Top of ENTRIES SUPPLIED

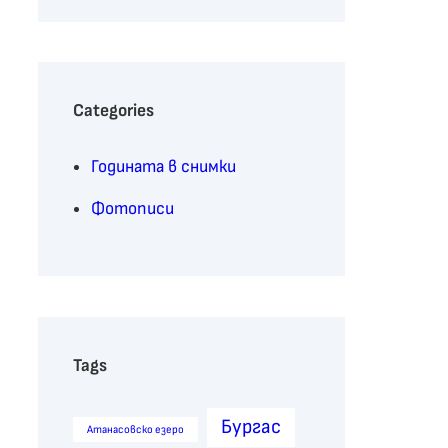
r
c
h
Categories
Годината в снимки
Фотописи
Tags
Бургас
Атанасовско езеро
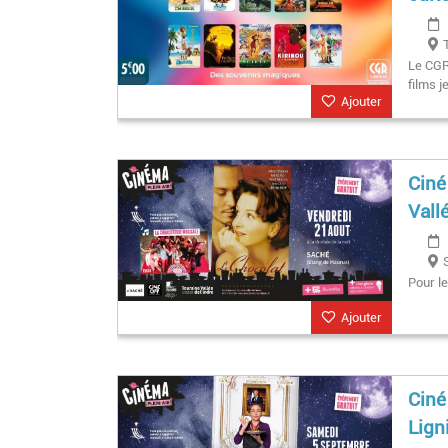
Le CGR
films j
Ajouter
Ciné
Vall
Pour le
Ajouter
Ciné
Lign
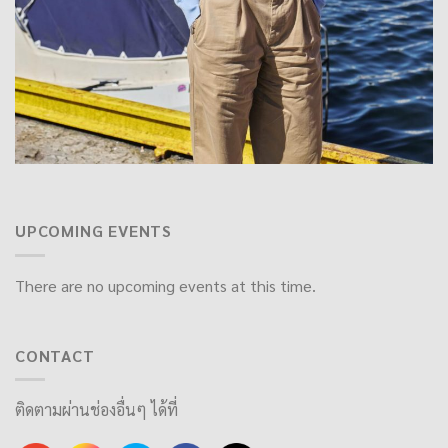
UPCOMING EVENTS
There are no upcoming events at this time.
CONTACT
ติดตามผ่านช่องอื่นๆ ได้ที่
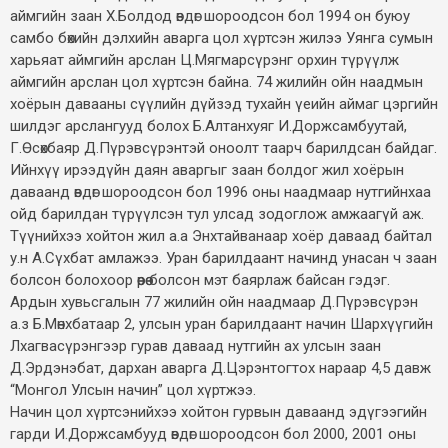
аймгийн заан Х.Болдод өвдөг шороодсон бол 1994 он буюу
самбо бөхийн дэлхийн аварга цол хүртсэн жилээ Уянга сумын
харьяат аймгийн арслан Ц.Мягмарсүрэнг орхин түрүүлж
аймгийн арслан цол хүртсэн байна. 74 жилийн ойн наадмын
хоёрын давааны сүүлийн дүйзэд тухайн үеийн аймаг цэргийн
шилдэг арслангууд болох Б.Алтанхуяг И.Доржсамбуутай,
Г.Өсөхбаяр Д.Пүрэвсүрэнтэй оноолт таарч барилдсан байдаг.
Ийнхүү ирээдүйн даян аваргыг заан болдог жил хоёрын
даваанд өвдөг шороодсон бол 1996 оны наадмаар нутгийнхаа
ойд барилдан түрүүлсэн тул улсад зодоглож амжаагүй аж.
Түүнийхээ хойтон жил а.а Энхтайванаар хоёр даваад байтал
у.н А.Сүхбат амлажээ. Уран барилдаант начинд унасан ч заан
болсон болохоор өөрөө болсон мэт баярлаж байсан гэдэг.
Ардын хувьсгалын 77 жилийн ойн наадмаар Д.Пүрэвсүрэн
а.з Б.Мөнхбатаар 2, улсын уран барилдаант начин Шархүүгийн
Лхагвасүрэнгээр гурав даваад нутгийн ах улсын заан
Д.Эрдэнэбат, дархан аварга Д.Цэрэнтогтох нараар 4,5 давж
“Монгол Улсын начин” цол хүртжээ.
Начин цол хүртсэнийхээ хойтон гурвын даваанд эдүгээгийн
гарди И.Доржсамбууд өвдөг шороодсон бол 2000, 2001 оны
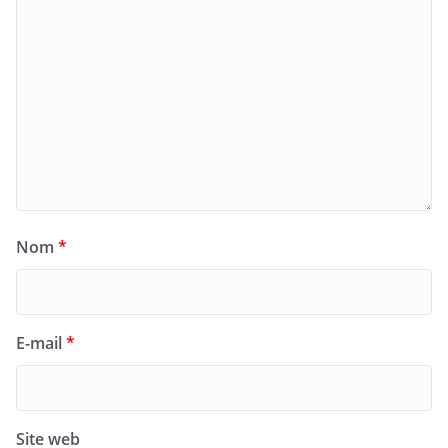
Nom
*
E-mail
*
Site web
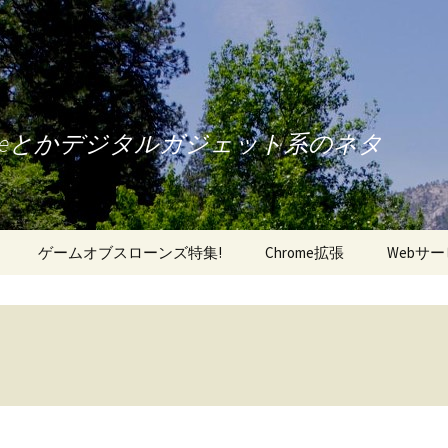
oneとかデジタルガジェット系のネタ
ゲームオブスローンズ特集!
Chrome拡張
Webサ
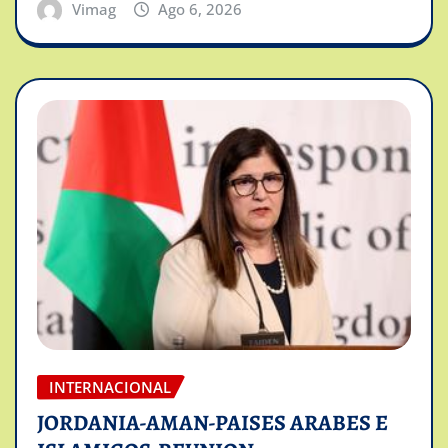
Vimag
Ago 6, 2026
INTERNACIONAL
JORDANIA-AMAN-PAISES ARABES E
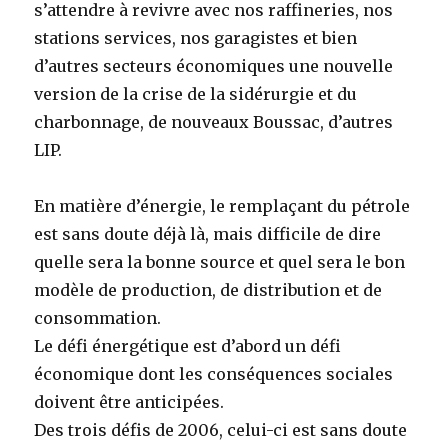
s’attendre à revivre avec nos raffineries, nos
stations services, nos garagistes et bien
d’autres secteurs économiques une nouvelle
version de la crise de la sidérurgie et du
charbonnage, de nouveaux Boussac, d’autres
LIP.
En matière d’énergie, le remplaçant du pétrole
est sans doute déjà là, mais difficile de dire
quelle sera la bonne source et quel sera le bon
modèle de production, de distribution et de
consommation.
Le défi énergétique est d’abord un défi
économique dont les conséquences sociales
doivent être anticipées.
Des trois défis de 2006, celui-ci est sans doute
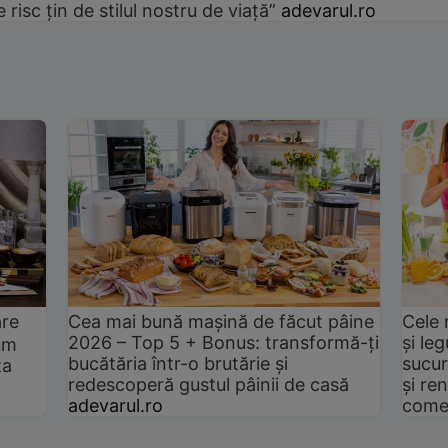
e risc țin de stilul nostru de viață”
adevarul.ro
are
Cea mai bună mașină de făcut pâine
Cele 
2026 – Top 5 + Bonus: transformă-ți
și le
um
bucătăria într-o brutărie și
sucur
ta
redescoperă gustul pâinii de casă
și ren
adevarul.ro
come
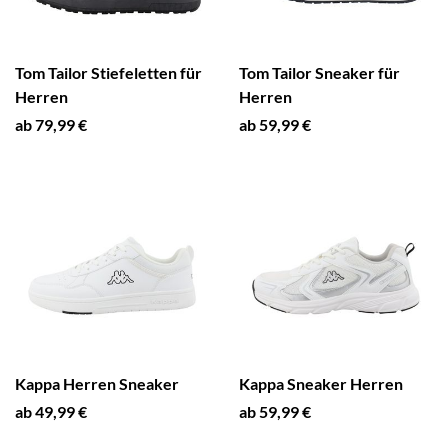
Tom Tailor Stiefeletten für
Tom Tailor Sneaker für
Herren
Herren
ab 79,99 €
ab 59,99 €
Kappa Herren Sneaker
Kappa Sneaker Herren
ab 49,99 €
ab 59,99 €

Bottom of ENTRIES SUPPLIED

* _INSTRUCTIONS TO FOLLOW_
An exact copy of the material above is required, free of any pictures.

* _EXERCISE SOLUTION_
r
c
h
Categories
Годината в снимки
Фотописи
Tags
Бургас
Атанасовско езеро
Le CGR
films j
Ajouter
Ciné
Vall
Pour le
Ajouter
Ciné
Lign
UPCOMING EVENTS
There are no upcoming events at this time.
CONTACT
ติดตามผ่านช่องอื่นๆ ได้ที่
аймгийн заан Х.Болдод өвдөг шороодсон бол 1994 он буюу
самбо бөхийн дэлхийн аварга цол хүртсэн жилээ Уянга сумын
харьяат аймгийн арслан Ц.Мягмарсүрэнг орхин түрүүлж
аймгийн арслан цол хүртсэн байна. 74 жилийн ойн наадмын
хоёрын давааны сүүлийн дүйзэд тухайн үеийн аймаг цэргийн
шилдэг арслангууд болох Б.Алтанхуяг И.Доржсамбуутай,
Г.Өсөхбаяр Д.Пүрэвсүрэнтэй оноолт таарч барилдсан байдаг.
Ийнхүү ирээдүйн даян аваргыг заан болдог жил хоёрын
даваанд өвдөг шороодсон бол 1996 оны наадмаар нутгийнхаа
ойд барилдан түрүүлсэн тул улсад зодоглож амжаагүй аж.
Түүнийхээ хойтон жил а.а Энхтайванаар хоёр даваад байтал
у.н А.Сүхбат амлажээ. Уран барилдаант начинд унасан ч заан
болсон болохоор өөрөө болсон мэт баярлаж байсан гэдэг.
Ардын хувьсгалын 77 жилийн ойн наадмаар Д.Пүрэвсүрэн
а.з Б.Мөнхбатаар 2, улсын уран барилдаант начин Шархүүгийн
Лхагвасүрэнгээр гурав даваад нутгийн ах улсын заан
Д.Эрдэнэбат, дархан аварга Д.Цэрэнтогтох нараар 4,5 давж
“Монгол Улсын начин” цол хүртжээ.
Начин цол хүртсэнийхээ хойтон гурвын даваанд эдүгээгийн
гарди И.Доржсамбууд өвдөг шороодсон бол 2000, 2001 оны
Nom
*
E-mail
*
Site web
oneとかデジタルガジェット系のネタ
ゲームオブスローンズ特集!
Chrome拡張
Webサ
Vimag
Ago 6, 2026
INTERNACIONAL
JORDANIA-AMAN-PAISES ARABES E
s’attendre à revivre avec nos raffineries, nos
stations services, nos garagistes et bien
d’autres secteurs économiques une nouvelle
version de la crise de la sidérurgie et du
charbonnage, de nouveaux Boussac, d’autres
LIP.
En matière d’énergie, le remplaçant du pétrole
est sans doute déjà là, mais difficile de dire
quelle sera la bonne source et quel sera le bon
modèle de production, de distribution et de
consommation.
Le défi énergétique est d’abord un défi
économique dont les conséquences sociales
doivent être anticipées.
Des trois défis de 2006, celui-ci est sans doute
e risc țin de stilul nostru de viață”
adevarul.ro
are
Cea mai bună mașină de făcut pâine
Cele 
2026 – Top 5 + Bonus: transformă-ți
și le
um
bucătăria într-o brutărie și
sucur
ta
redescoperă gustul pâinii de casă
și ren
adevarul.ro
come
Tom Tailor Stiefeletten für
Tom Tailor Sneaker für
Herren
Herren
ab 79,99 €
ab 59,99 €
Kappa Herren Sneaker
Kappa Sneaker Herren
ab 49,99 €
ab 59,99 €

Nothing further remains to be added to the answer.